Whether you’re constructing a house, a new business or a mobile app, a solid foundation is critical. It gives you a strong base from which to build, and it can have massive implications on the life of your project further down the road. The same goes for the experimentation process.
Before ever beginning a software experiment, it’s important to create a strong foundation by investing time in the experimental-design phase. A well designed experiment will have a clear and testable hypothesis, a set run time calculated via a power analysis and a predetermined plan for the analysis stage. Two key components of planning the analysis are deciding which metrics you’ll be measuring and which statistical test you will use to determine whether or not any changes were statistically significant. Unfortunately, this is easier said than done, and with the wrong statistical test or metric, your experiment is destined to crumble.
How Do You Spot a Bad Metric or Wrong Test?
Oftentimes, people don’t realize they’re using a bad metric or a wrong test. Of the two, a bad metric is easier to spot. First, ask yourself, “What does it mean if this metric increases?” With that answer, you should be able to easily explain whether it is a good or bad result and/or which aspect of user behavior or product performance has changed and in what way. If there are multiple different ways to interpret a change to your metric, then it is probably not a good one to use.
Determining if you’re using the wrong statistical test is harder. There are many different types of tests that are appropriate in different scenarios. For example, whilst a chi-squared test may be appropriate for a proportions metric (e.g. percentage of unique users who convert), this test would not give accurate results if applied to a non-proportions metric such as page load time. Instead, for means, or real-valued, a t-test is often the correct one to apply to your results.

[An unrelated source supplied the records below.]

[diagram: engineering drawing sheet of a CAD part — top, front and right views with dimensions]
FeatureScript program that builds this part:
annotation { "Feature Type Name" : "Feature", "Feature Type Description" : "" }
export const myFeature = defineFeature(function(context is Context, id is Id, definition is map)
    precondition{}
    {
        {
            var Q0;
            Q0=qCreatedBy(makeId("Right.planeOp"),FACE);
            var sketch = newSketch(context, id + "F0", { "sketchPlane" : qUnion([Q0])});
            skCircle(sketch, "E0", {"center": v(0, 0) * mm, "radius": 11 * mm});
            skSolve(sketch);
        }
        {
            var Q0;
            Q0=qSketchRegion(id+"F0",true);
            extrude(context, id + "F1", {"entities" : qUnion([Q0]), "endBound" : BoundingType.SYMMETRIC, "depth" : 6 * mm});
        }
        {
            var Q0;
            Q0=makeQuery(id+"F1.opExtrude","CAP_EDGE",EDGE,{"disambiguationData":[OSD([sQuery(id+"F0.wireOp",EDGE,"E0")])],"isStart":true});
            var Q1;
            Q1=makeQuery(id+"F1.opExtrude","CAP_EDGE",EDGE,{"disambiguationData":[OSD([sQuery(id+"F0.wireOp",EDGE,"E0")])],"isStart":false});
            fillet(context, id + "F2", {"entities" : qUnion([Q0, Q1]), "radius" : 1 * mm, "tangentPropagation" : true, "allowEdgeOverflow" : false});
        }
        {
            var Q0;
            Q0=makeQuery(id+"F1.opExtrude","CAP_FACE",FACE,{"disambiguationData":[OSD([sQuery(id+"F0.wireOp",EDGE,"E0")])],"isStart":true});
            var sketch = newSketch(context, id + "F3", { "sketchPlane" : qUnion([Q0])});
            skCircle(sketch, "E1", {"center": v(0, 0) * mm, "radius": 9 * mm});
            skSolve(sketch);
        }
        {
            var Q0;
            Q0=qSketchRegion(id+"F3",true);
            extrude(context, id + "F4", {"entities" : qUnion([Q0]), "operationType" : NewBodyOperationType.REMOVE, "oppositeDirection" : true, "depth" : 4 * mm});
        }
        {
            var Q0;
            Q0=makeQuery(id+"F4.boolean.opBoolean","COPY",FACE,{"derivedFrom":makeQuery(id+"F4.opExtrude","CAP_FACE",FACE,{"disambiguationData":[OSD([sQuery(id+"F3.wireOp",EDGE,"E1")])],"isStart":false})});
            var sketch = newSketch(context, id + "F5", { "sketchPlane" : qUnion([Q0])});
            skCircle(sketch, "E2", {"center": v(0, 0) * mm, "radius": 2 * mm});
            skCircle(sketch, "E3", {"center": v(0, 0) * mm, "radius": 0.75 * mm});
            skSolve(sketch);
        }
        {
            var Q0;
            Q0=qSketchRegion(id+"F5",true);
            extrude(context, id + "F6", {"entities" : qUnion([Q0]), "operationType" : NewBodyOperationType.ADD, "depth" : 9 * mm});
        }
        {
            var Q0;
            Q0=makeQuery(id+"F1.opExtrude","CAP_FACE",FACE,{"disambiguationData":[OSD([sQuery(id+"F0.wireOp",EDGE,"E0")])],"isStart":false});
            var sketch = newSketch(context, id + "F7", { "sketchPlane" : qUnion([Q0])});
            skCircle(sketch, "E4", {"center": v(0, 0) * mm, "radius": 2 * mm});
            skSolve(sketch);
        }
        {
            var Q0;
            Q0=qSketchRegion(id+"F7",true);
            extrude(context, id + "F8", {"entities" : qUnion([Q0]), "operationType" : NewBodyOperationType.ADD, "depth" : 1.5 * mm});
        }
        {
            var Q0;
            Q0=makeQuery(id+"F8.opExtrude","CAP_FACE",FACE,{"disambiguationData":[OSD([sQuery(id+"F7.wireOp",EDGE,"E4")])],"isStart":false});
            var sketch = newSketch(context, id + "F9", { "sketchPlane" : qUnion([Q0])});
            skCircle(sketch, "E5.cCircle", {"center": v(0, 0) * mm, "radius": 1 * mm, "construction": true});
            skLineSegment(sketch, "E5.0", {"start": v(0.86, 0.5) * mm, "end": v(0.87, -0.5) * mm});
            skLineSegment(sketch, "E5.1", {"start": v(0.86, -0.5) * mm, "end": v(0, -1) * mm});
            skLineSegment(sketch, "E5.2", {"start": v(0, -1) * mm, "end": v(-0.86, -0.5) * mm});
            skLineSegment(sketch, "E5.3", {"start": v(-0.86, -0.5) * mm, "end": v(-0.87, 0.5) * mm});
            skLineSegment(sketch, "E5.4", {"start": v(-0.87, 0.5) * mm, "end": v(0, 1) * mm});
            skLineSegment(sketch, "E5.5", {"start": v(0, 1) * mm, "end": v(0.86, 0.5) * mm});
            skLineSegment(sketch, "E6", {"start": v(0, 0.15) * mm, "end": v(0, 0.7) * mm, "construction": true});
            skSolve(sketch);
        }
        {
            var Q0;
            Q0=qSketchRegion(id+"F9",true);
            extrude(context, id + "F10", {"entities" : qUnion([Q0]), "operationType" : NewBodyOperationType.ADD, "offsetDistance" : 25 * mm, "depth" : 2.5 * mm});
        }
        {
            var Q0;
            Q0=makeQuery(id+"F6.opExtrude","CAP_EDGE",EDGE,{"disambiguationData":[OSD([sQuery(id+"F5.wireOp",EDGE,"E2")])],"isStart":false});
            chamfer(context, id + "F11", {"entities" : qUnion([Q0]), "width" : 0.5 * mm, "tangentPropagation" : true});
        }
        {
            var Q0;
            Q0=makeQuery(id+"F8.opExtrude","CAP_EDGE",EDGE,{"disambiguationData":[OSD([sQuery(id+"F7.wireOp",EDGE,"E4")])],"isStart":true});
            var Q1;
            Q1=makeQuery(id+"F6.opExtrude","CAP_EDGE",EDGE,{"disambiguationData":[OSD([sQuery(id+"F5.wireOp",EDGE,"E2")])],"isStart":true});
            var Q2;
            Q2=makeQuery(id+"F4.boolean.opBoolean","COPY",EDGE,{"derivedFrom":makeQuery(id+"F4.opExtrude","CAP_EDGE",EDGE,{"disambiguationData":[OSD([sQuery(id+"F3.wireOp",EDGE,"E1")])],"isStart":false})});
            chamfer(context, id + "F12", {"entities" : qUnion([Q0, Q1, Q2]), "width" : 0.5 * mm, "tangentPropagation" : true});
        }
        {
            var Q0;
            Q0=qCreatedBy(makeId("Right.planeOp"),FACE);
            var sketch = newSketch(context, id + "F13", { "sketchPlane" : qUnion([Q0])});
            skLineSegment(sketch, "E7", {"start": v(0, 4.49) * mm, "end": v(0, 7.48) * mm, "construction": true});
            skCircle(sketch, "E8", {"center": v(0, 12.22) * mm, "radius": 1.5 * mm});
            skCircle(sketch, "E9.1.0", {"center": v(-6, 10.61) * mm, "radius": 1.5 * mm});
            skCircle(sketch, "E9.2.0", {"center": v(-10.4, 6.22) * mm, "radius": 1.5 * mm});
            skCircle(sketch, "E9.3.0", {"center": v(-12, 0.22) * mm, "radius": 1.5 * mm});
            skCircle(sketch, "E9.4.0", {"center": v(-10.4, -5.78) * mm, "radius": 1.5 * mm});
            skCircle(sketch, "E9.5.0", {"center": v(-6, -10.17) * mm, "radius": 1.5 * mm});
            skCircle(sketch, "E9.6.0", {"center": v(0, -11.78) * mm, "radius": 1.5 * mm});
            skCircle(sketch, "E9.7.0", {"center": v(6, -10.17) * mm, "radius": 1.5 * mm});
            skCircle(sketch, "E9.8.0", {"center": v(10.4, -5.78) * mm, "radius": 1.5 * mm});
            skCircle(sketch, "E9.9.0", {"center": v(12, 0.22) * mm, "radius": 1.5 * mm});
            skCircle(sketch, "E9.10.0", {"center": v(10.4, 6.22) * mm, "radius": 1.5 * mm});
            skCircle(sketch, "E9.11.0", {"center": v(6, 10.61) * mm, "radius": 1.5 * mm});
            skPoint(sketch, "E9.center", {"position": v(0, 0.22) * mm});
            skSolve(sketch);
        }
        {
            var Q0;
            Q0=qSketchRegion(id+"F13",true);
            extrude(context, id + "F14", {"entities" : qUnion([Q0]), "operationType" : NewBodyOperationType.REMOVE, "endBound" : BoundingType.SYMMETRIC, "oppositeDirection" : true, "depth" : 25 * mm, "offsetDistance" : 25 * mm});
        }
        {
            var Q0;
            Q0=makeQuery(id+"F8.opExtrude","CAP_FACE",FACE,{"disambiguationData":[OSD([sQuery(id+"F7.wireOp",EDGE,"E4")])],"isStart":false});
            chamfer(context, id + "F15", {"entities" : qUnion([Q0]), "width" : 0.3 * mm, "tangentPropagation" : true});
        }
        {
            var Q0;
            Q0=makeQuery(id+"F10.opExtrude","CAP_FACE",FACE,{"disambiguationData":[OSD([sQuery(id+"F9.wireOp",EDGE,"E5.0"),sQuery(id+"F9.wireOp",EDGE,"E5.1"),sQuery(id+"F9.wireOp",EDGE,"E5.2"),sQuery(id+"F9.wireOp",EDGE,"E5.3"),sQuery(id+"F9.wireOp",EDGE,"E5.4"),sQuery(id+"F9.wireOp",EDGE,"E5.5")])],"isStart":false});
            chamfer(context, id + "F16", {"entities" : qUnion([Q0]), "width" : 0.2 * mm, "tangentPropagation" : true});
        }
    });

The most important thing to keep in mind is that the metric should satisfy all the assumptions of the test you are applying to it. For example, both the t-test and the chi-squared test assume the observations are independent and the noise in the data is normally distributed. One way to check this is with AA tests, an experiment where there is no difference at all between the two treatments. If you run a series of AA tests applying your statistical test to the metric, the p-values should be uniformly distributed, and the fraction of the AA tests which appear statistically significant should be roughly equal to your false positive rate, e.g. 5% if using a p-value threshold of 0.05.
Consequences of a Bad Metric or Wrong Test
Without the right metrics and test, your experiment is bound to run into trouble. Specifically, using a bad metric can make it very difficult to interpret the results of your experiment, or in the worst cases, it can lead you to unknowingly draw incorrect conclusions. It can mean you are not receiving as much value and learnings out of an experiment as you could have.
Similarly, using a statistical test which is not appropriate for the metric you’re applying it to can also cause you to draw incorrect conclusions. In this case, it can lead to a much higher false positive rate than you intended when you set the significance level. This can leave you thinking your experiment has had an impact, while it’s just normal noise in the data.
What Is a Good Metric?
Ideally, a good metric will be interpretable, meaningful, sensitive and fit for the statistical test you’re applying to it. Interpretable means if the metric changes, you should easily be able to determine if it will have a positive impact or negative impact and what that means in terms of user behavior or system performance. A meaningful metric directly measures something which you care about in your experiment. This could be something that’s a good proxy for business value or customer satisfaction. Sensitive metrics are able to detect smaller changes for a given size of traffic. For example, slow moving metrics such as retention or high variance metrics such as revenue, whilst being important metrics, are not inherently sensitive and hence might not be the best choice for your experiment’s primary metric.
Finally, fit for the test means the metric should satisfy all the assumptions of the statistical test you will use as previously mentioned. For example, metrics where the denominator is not equal to the randomization unit⎯e.g. per-session metrics when you are randomizing on users⎯would not give independent observations and hence are not fit for use in a standard statistical test such as a t-test or chi-squared test.
Benefits of a Good Metric
A good metric is crucial to any successful experiment. It allows you to get the most information and learnings out of an experiment, and it makes experiments easier to interpret as well as more efficient to run. Using a good metric and appropriate test will also avoid the chances of inflated false positive rates and getting misled by the data, which provides the biggest benefit of all: saving time and money.